Europe's two top economies on Monday insisted that it was Cyprus's proposal to slap a levy on all Cypriot bank savings under an EU bailout deal and appeared to suggest it review the contested plan.
France and Germany, as well as the European Central Bank (ECB) based in the German city of Frankfurt, emphasised that they were not behind the move which has caused stock markets to slump and again stoked debt crisis fears.
In the bailout accord agreed early Saturday with the EU, the International Monetary Fund and the ECB, Cyprus accepted a levy of 6.75 percent on accounts up to 100,000 euros ($129,300) and 9.9 percent thereafter.

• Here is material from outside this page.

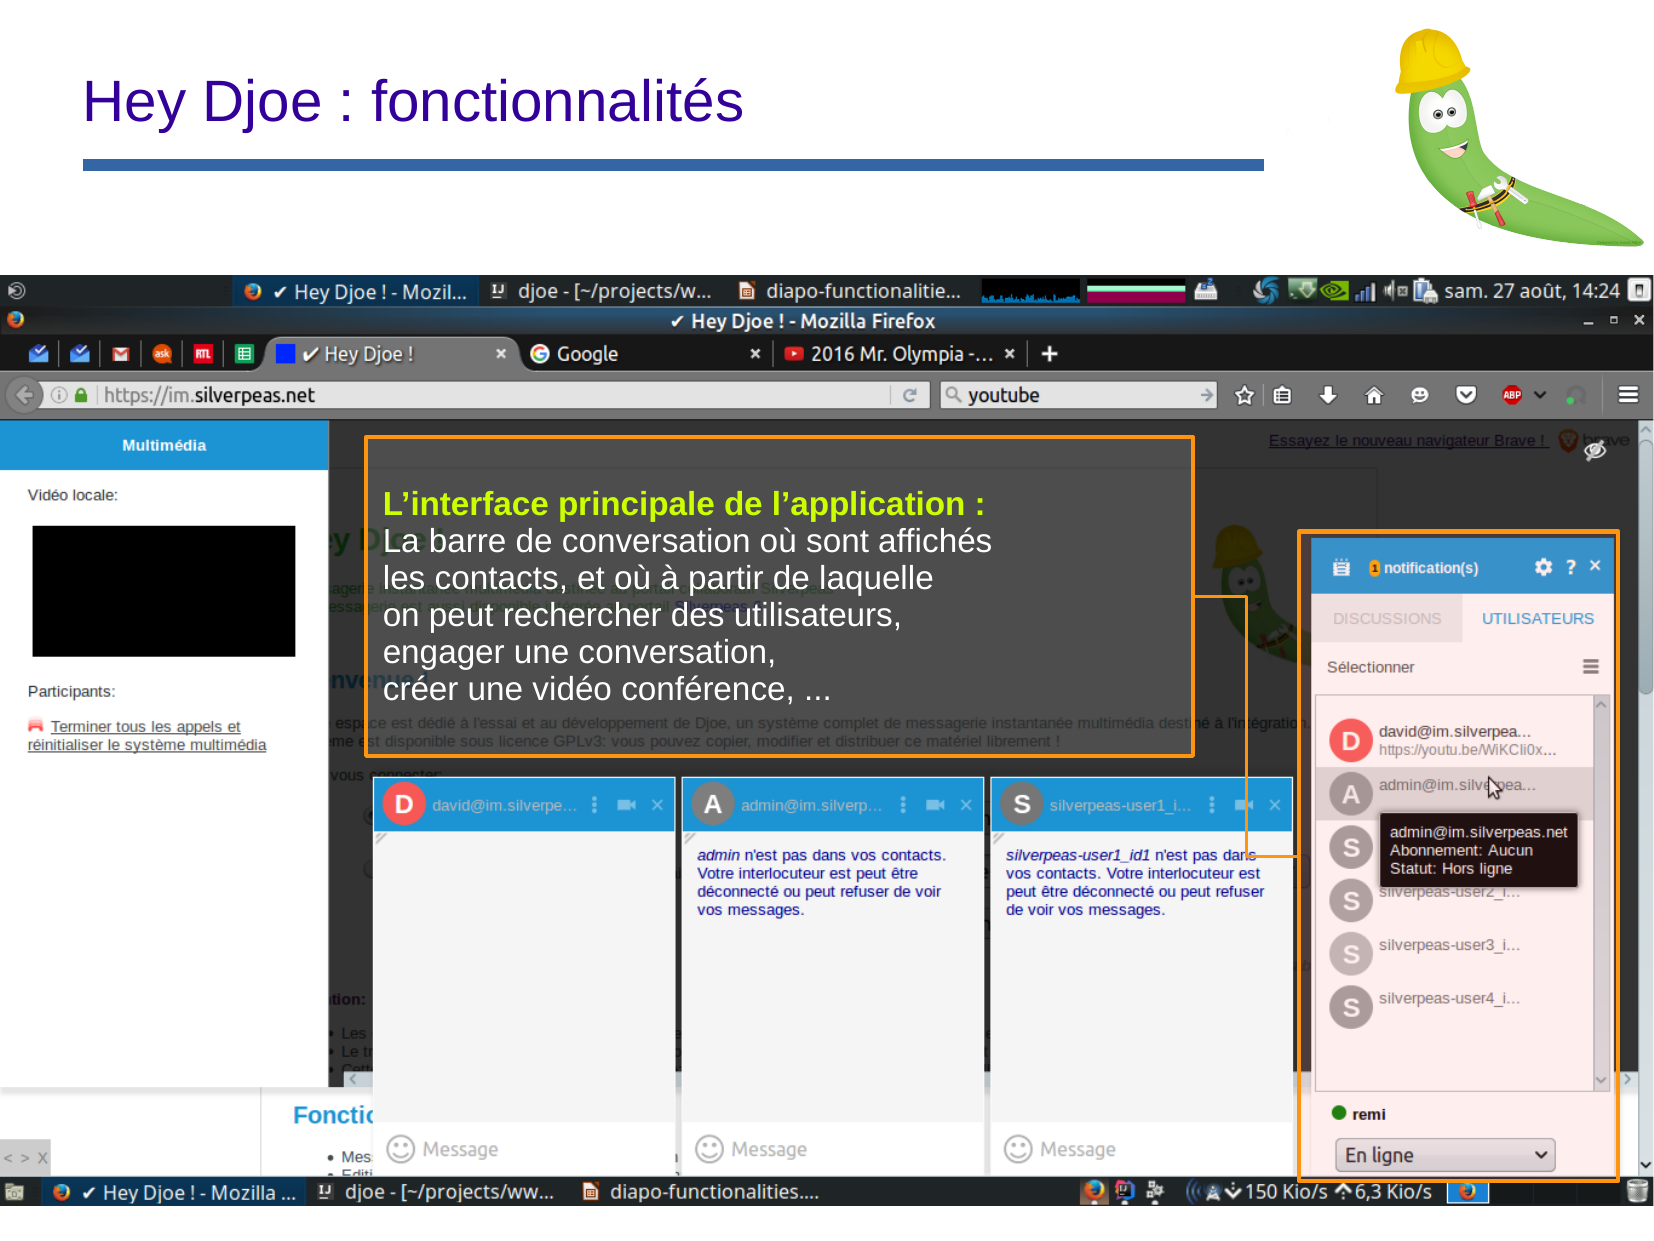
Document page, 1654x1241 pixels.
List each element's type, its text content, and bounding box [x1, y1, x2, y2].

But the move was again under discussion Monday.
An EU source in Brussels said Nicosia and international creditors were busy discussing changes to the levy, as Cyprus's parliament postponed until Tuesday a session to vote on the deal which has triggered outrage in Cyprus.
Germany said that it was up to the Cyprus government to decide how to finance the EU lifeline of about 10 billion euros, the first eurozone rescue that foresees private depositors having to help foot the bill.
"How the country makes its contribution, how it makes the payments, is up to the Cyprus government," government spokesman Steffen Seibert told a regular news briefing.
"Germany could have imagined a different plan but it is not our decision," he added.
The ECB opened the door to possible amendments to the EU bailout deal, arguing that as long as the financing was secure, it was up to the Cyprus government to decide how to raise it.
"It's the Cyprus government's adjustment programme, not the troika's or any other government's," ECB executive board Joerg Asmussen told a conference, referring to the term used for international creditors, the EU, the ECB and the International Monetary Fund.
"If Cyprus's president wants to change something in the structure of the levy on bank deposits, that's in his hands. He must simply make sure that the financing is intact," Asmussen said.
France backs shielding small-time deposit holders in Cyprus from the levy, Finance Minister Pierre Moscovici told AFP.
"If Cyprus chose a different distribution to better protect small deposits, while respecting the total amount of its contribution to the programme, we have to listen to it and, for me, to hear it," he said.
"It's the position that I defended Friday (at the meeting of eurozone finance ministers) faced with much harder positions," he added.
Meanwhile, Luxembourg Prime Minister Jean-Claude Juncker warned the EU bailout deal for Cyprus could lead to a "loss of confidence".
"I have grave concerns that this will lead to a loss of confidence, not just from the banks but also from the people," the former head of the 17-nation eurozone finance ministers group told journalists on a visit to Vienna.
Russia reacted angrily to the plan which analysts said was meant to ensure that Brussels did not spend billions propping up ill-gotten gains of Russia's super-rich that are sometimes kept in Cypriot accounts.
President Vladimir Putin slammed the proposed tax on bank deposits in Cyprus as "unfair, unprofessional and dangerous."